Seminar: “Vox diabolica est: A Polemical Attack on the Speculum Simplicium Animarum from a Fifteenth-Century Codex”
Justine Trombley (Mellon Fellow, PIMS)
In Paris in 1310, twenty-one theologians from the University of Paris condemned the Mirror of Simple Souls as heretical. While three errors taken from the Mirror were cited as evidence of its heresy, the reasoning behind this condemnation and the specific opinions of the theologians are not recorded. Although its author, Marguerite Porete, was burned at the stake for composing and circulating it, the Mirror managed to survive and circulate anonymously in a number of languages, and was positively received by a variety of religious circles in the late Middle Ages.
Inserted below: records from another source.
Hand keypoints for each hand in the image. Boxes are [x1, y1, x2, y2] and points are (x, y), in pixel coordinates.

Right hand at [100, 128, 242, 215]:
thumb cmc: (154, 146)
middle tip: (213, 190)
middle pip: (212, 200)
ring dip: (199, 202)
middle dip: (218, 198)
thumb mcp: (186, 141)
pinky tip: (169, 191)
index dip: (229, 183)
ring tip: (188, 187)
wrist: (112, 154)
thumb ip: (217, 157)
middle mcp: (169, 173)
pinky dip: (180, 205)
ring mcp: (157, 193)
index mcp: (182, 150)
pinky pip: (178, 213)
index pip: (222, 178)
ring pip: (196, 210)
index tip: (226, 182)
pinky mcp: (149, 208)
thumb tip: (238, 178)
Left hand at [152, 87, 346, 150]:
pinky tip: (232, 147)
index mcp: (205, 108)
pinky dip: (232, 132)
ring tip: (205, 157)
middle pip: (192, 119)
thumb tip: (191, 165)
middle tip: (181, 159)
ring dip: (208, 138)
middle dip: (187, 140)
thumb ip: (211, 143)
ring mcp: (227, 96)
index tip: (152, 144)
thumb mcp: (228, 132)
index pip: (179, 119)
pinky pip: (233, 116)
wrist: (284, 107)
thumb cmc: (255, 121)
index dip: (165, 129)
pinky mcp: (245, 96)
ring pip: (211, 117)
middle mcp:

This contrast between the theologians’ condemnation and the positive reception of the Mirror has often led to the impression that its condemnation at Paris in 1310 was merely a blip on the radar of the Mirror’s otherwise ‘orthodox’ reception. But evidence from the Mirror’s Latin version shows a parallel tradition of continued opposition and re-condemnation, and one text in particular, found in a fifteenth-century Paduan manuscript, provides a detailed, systematic attack on the Mirror by a canon lawyer who, entirely unaware of the Mirror’s history, genuinely believed it to be a dangerous heretical text. This paper will examine the text’s contents in detail, allowing insight into exactly what doctrines in the Mirror were considered alarming, which areas of canon law and Scripture it was believed to contravene, and what kind of rhetoric and imagery was employed against it.